The actual code is not given, so I am going with the plan output and your
explanation
- You're joining a large, bucketed table with a smaller DataFrame on a
common column (key_col).
- The subsequent window function also uses key_col
- However, a shuffle occurs for the window function even though the data
is already partitioned by key_col
Potential data skew, Though
the table is bucketed, there might be significant data skew within the
buckets. This can cause uneven distribution of data, triggering a shuffle
for the window function.
import pyspark.sql.functions as F
df = spark.table("your_bucketed_table")
df = df.withColumn("approx_count", F.approx_count_distinct("key_col"))
df.groupBy("key_col").agg(F.avg("approx_count").alias("avg_count")).show()
HTH
Mich Talebzadeh,
Architect | Data Engineer | Data Science | Financial Crime
PhD <https://en.wikipedia.org/wiki/Doctor_of_Philosophy> Imperial College
London <https://en.wikipedia.org/wiki/Imperial_College_London>
London, United Kingdom
view my Linkedin profile
<https://www.linkedin.com/in/mich-talebzadeh-ph-d-5205b2/>
https://en.everybodywiki.com/Mich_Talebzadeh
*Disclaimer:* The information provided is correct to the best of my
knowledge but of course cannot be guaranteed . It is essential to note
that, as with any advice, quote "one test result is worth one-thousand
expert opinions (Werner <https://en.wikipedia.org/wiki/Wernher_von_Braun>Von
Braun <https://en.wikipedia.org/wiki/Wernher_von_Braun>)".
On Thu, 15 Aug 2024 at 14:30, Shay Elbaz <[email protected]> wrote:
> Hi Spark community,
>
> Please review the cleansed plan below. It is the result of joining a
> large, bucketed table with a smaller DF, and then applying a window
> function. Both the join and the window function use the same column, which
> is also the bucket column of the table ("key_col" in the plan).
> The join results in a map-side-join as expected, but then there is a
> shuffle for the window function, even though the data is already
> partitioned accordingly.
>
> Can anyone explain why?
>
> Using Spark 3.5.0
>
>
> Thanks,
> Shay
>
> == Physical Plan ==
> AdaptiveSparkPlan isFinalPlan=false
> +- Project ...
> +- Filter (rn#5441 = 1)
> +- Window [row_number() windowspecdefinition(key_col#5394, _w0#5442 ASC
> NULLS FIRST, specifiedwindowframe(RowFrame, unboundedpreceding$(),
> currentrow$())) AS rn#5441], [key_col#5394], [_w0#5442 ASC NULLS FIRST]
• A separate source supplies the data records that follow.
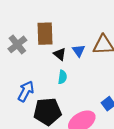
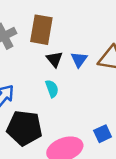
cyan semicircle: (62, 77) -> (52, 89), turned -40

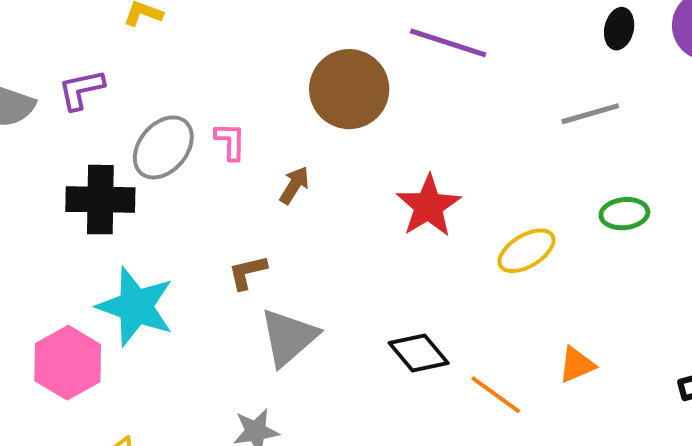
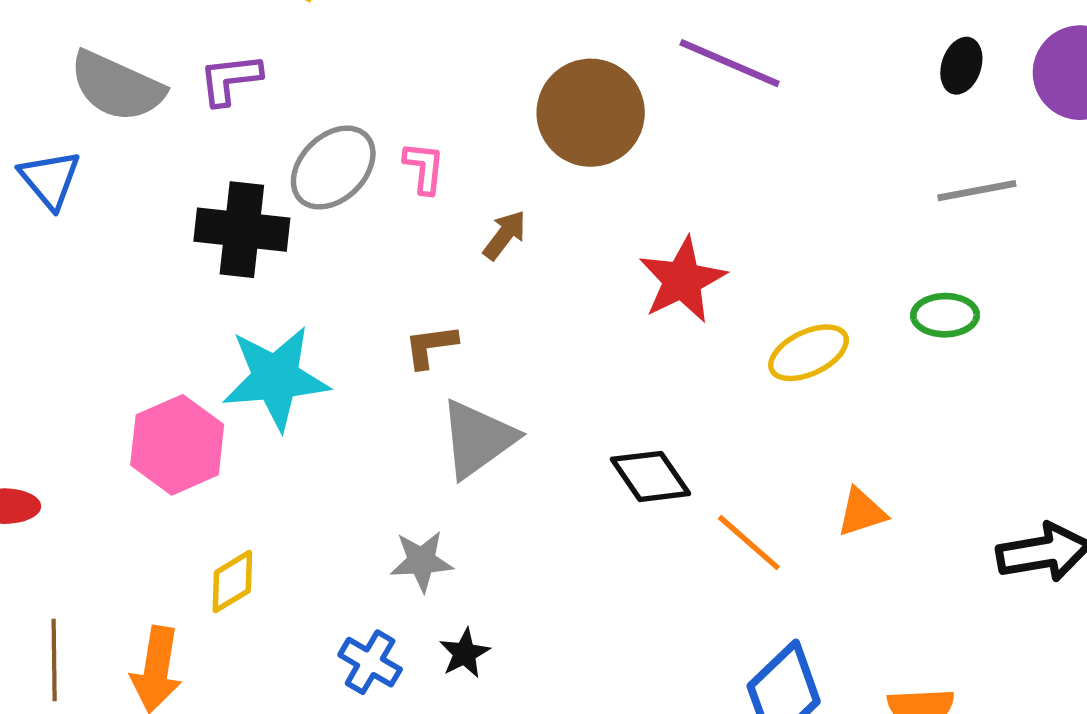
gray line: (590, 114) -> (977, 191), moved
cyan star: (136, 306) -> (276, 378), turned -30

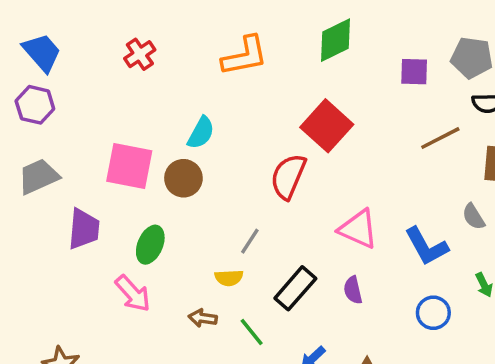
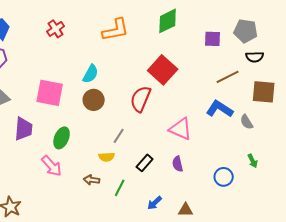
brown circle: (183, 178) -> (94, 100), moved
blue L-shape: (426, 246) -> (220, 109), moved, turned 152
black rectangle: (295, 288) -> (145, 163), size x0.7
green line: (252, 332) -> (120, 188), turned 66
> +- WindowGroupLimit [key_col#5394], [_w0#5442 ASC NULLS FIRST],
> row_number(), 1, Final
> +- Sort [key_col#5394 ASC NULLS FIRST, _w0#5442 ASC NULLS FIRST],
> false, 0
> +- Exchange hashpartitioning(key_col#5394, 80000),
> ENSURE_REQUIREMENTS, [plan_id=592]
> +- WindowGroupLimit [key_col#5394], [_w0#5442 ASC NULLS
> FIRST], row_number(), 1, Partial
> +- Sort [key_col#5394 ASC NULLS FIRST, _w0#5442 ASC
> NULLS FIRST], false, 0
> +- Project ... (key_col stays the same)
> +- Project [coalesce(key_col#0, key_col#5009) AS
> key_col#5394, CASE WHEN ...
> +- SortMergeJoin [key_col#0], [key_col#5009],
> FullOuter
> :- Sort [key_col#0 ASC NULLS FIRST], false, 0
> : +- Project key_
> : +- FileScan parquet bucketed table ...
> +- Sort [key_col#5009 ASC NULLS FIRST],
> false, 0
> +- Exchange
> hashpartitioning(key_col#5009, 80000), REPARTITION_BY_NUM, [plan_id=572]
> +- Project
> +- Filter
> +- Scan small table...
>
>
>